There are many, many twists to this sordid puzzle, but you are correct. The concept of a 1:1:1 translation has been dead for a very long time.
It's a small world and it smells funny; I'd buy another if it wasn't for the money; Take back what I paid (SoM)
"In his autobiography, What Mad Pursuit, Crick wrote about his choice of the word dogma and some of the problems it caused him:
"I called this idea the central dogma, for two reasons, I suspect. I had already used the obvious word hypothesis in the sequence hypothesis, and in addition I wanted to suggest that this new assumption was more central and more powerful. ... As it turned out, the use of the word dogma caused almost more trouble than it was worth.... Many years later Jacques Monod pointed out to me that I did not appear to understand the correct use of the word dogma, which is a belief that cannot be doubted. I did apprehend this in a vague sort of way but since I thought that all religious beliefs were without foundation, I used the word the way I myself thought about it, not as most of the world does, and simply applied it to a grand hypothesis that, however plausible, had little direct experimental support."
It's worth noting that this kind of thing happens a lot in biology, where a name gets appropriated without the borrower fully understanding its meaning—or in some cases, the correct pronunciation. Classicists are frequently driven mad when they discover the plural of "locus" is pronounced "low-sigh".
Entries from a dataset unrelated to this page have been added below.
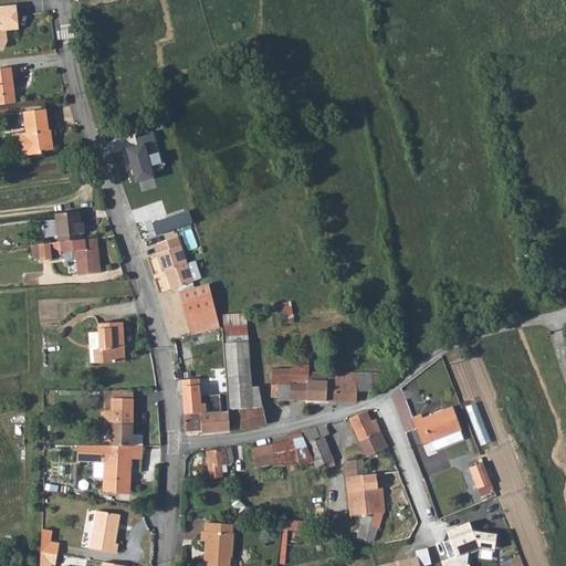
[(0,46),(4,46),(8,41),(6,29),(18,28),(16,6),(0,7),(0,46)]
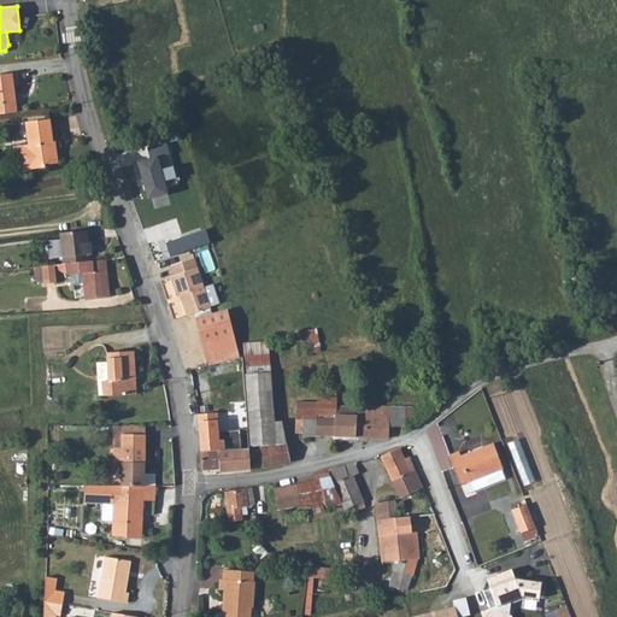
[(17,72),(0,74),(0,113),(18,112),(15,84),(18,84),(17,72)]
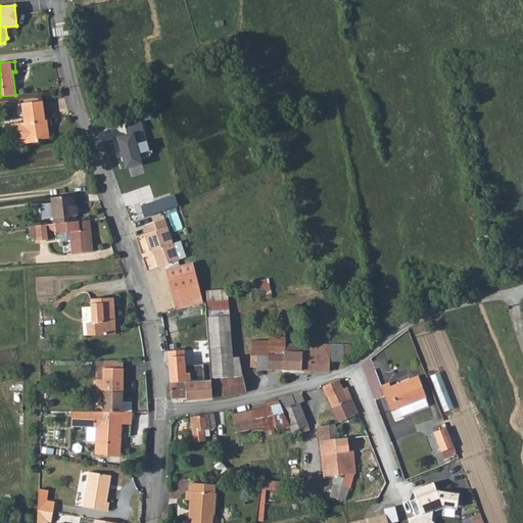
[(43,101),(22,103),(25,123),(9,125),(11,145),(39,141),(39,140),(49,139),(47,121),(45,121),(43,101)]
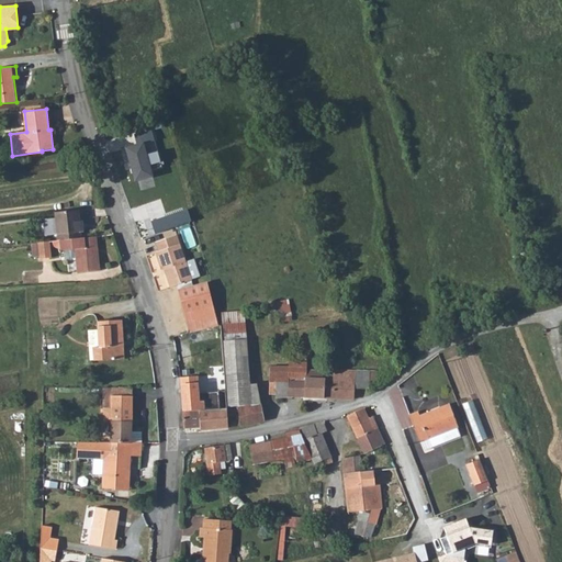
[(152,175),(150,169),(161,166),(150,130),(134,135),(137,145),(126,147),(136,179),(152,175)]
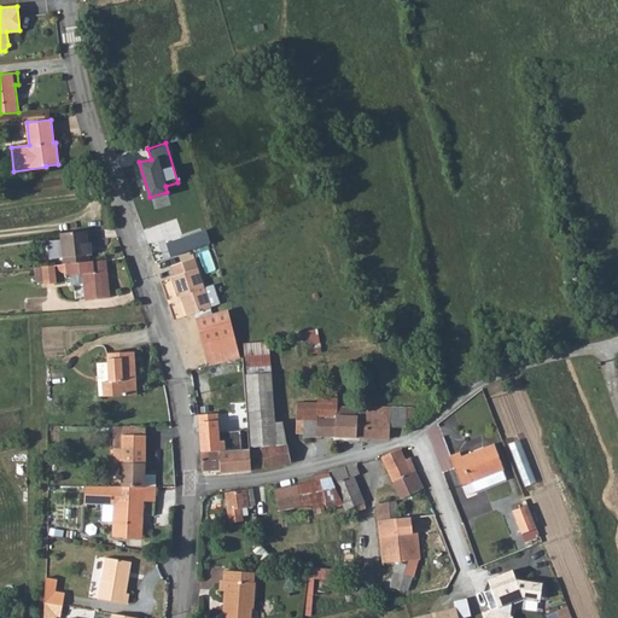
[(85,231),(60,233),(60,240),(63,257),(88,254),(92,254),(91,243),(87,244),(85,231)]
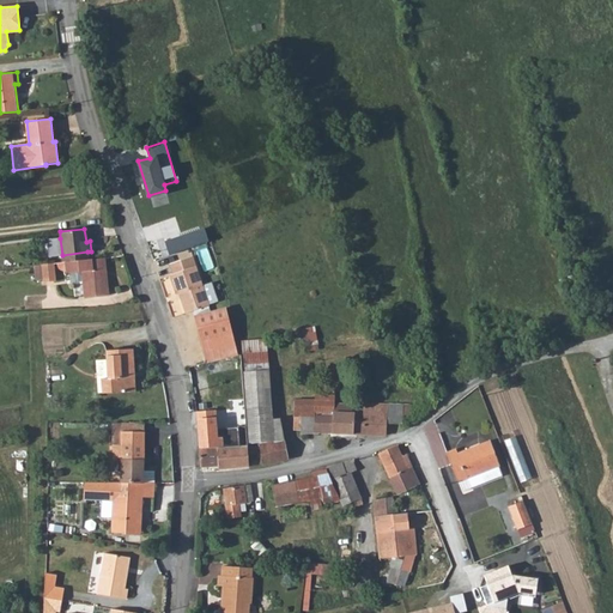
[(196,231),(201,244),(208,242),(204,229),(196,231)]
Bio questions? Ask me to start a Q&A journal. Computer analogies available for most topics!
Actually, you too are incorect, albeit closer.
The issue is not a change in accuracy (RNA copying is well known to be significantly lower in fidelity than DNA), but rather than the same deviations from the expected change are happening consistently. An example (simplified):
Lets say that the coding strand is these 20 bases:
AGGCATAGGC
Further, we'll say there's 1,000 bases in either direction of the translated sequences. We'll say, excluding what is shown below, in this 2,010 base sequence, there are an average of 1 base in each sequence other than that which is expected (a reasonable error rate). Now, lets say we get the following copies:
1) AGGCGTAGGC
2) AGGCGTAGGC
3) AGGCATAGGC
4) AGGCGTAGGC
5) AGGCATAGGC
6) AGGCGTAGGC
7) AGGCGTAGGC
8) AGGCGTAGGC
9) AGGCGTAGGC
10) AGGCGTAGGC
We have an average of 1 base per 1,000 error, IIRC, par for the course, well within the model. Nothing to write home about. Except:
Note the "G" in the fifth position in most strands. That is not what was expected, nor is it in every strand but it is still way to regular to be an accident. That kind of issue is what is being described in the article. For the most part our model works, but there are too many consistent errors for us to think we have a complete understanding.
This means that the change was not an accident, but it also does not fit with our model. Thus, we need to find out what it is. It's not a matter of quantity, but precision.